If the "Parsons" search result is, as Google indicates, merely a remarkably unfortunate techno blooper, the search giant's explanation in one respect is still as potentially unsettling as the primate imagery is distressing. Short of shutting down searches, the problem will persist for now. Google News relies almost exclusively on algorithms and automation to build its pages. For now, manually correcting one mismatch may fix one issue but simultaneously create many more. When asked when the problem would be resolved, a Google spokesman answered: "As soon as possible."
Despite Google's technical explanation, there's a twist to the Parsons-primate episode that could lead online users to suspect hacker involvement. Over the weekend, the company appeared to have corrected the mismatch, at least temporarily. At times, the primates photo was substituted with a photo of a formally attired Parsons posing with an actor in a Bugs Bunny costume. (The character is owned by Time Warner, which declined to comment for this story.) Later, however, the rhesus photo reappeared, supplanting Parsons and Bugs Bunny. Google denies it was hacked and insists the incident was again, simply a result of its computer systems.
This isn't the first time automation has managed to offend. In January 2006, as USA Today reported at the time, a feature on Wal-Mart's Web site that generated recommended purchases linked a "Planet of the Apes" DVD to films about African-Americans, including Martin Luther King Jr., Tina Turner and boxer Jack Johnson. The retail giant, citing errant automation, apologized to any offended customers and shut down the recommendation system.
Given the sheer size of what Google does, the chances of getting everything right all the time would appear to be statistically nil. In September, the latest data available, Google handled 38.2 billion searches--some 63 percent of the total 61 billion searches worldwide, says Andrew Lipsman, senior analyst with Internet measuring service Comscore. Of Google's total, Google News accounted for some 103 million searches. According to Google, it "crawls" 4,500 English-language news sites, and thousands more worldwide in other languages, to seize freshly posted stories and images for storage in Google's servers that it taps to respond to keyword searches.
Google won't disclose the scope or details of its mismatching problem. But the problem clearly seems to be associated with material from at least one of the world's major originators of news--Reuters, which declined to comment on the situation. The primates and associated Parsons and O'Neal stories, for example, were both retrieved by Google from Reuters--as were the mismatched wildfire photo and Argentine election story, as well as other examples.
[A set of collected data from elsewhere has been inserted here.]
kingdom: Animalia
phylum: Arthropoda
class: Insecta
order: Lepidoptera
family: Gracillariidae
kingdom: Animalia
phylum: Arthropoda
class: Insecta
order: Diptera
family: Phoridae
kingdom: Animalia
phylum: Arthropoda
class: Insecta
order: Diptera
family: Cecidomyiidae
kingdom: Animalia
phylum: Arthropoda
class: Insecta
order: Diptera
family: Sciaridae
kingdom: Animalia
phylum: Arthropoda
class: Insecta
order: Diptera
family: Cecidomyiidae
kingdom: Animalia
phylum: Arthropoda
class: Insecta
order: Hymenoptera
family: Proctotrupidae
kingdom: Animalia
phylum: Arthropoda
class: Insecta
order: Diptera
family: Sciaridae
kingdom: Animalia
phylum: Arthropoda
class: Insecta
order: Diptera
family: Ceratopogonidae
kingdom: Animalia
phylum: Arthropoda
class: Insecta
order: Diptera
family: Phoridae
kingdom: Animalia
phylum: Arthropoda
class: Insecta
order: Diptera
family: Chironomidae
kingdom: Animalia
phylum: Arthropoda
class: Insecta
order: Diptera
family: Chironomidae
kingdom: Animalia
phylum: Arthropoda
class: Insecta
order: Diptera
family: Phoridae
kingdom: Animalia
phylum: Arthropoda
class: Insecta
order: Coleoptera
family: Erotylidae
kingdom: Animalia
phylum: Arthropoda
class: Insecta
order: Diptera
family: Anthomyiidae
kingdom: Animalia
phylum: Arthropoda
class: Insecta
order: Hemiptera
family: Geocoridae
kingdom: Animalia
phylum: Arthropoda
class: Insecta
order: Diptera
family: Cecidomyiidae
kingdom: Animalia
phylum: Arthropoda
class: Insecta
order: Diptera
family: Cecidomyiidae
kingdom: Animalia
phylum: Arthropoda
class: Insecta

Reuters makes its stories and photos available separately for retrieval by search engines, Google foremost. When the search giant dispatches a crawler to snare a story from the Reuters site, it simultaneously deploys a crawler to Reuters's photo gallery. But the image crawler isn't discriminating. It simply grabs the first photo in the gallery, never mind that the particular image often has nothing remotely to do with the text-based story.
Google says it is trying hard to fix the problem. But for now, it seems a primate could do a better job.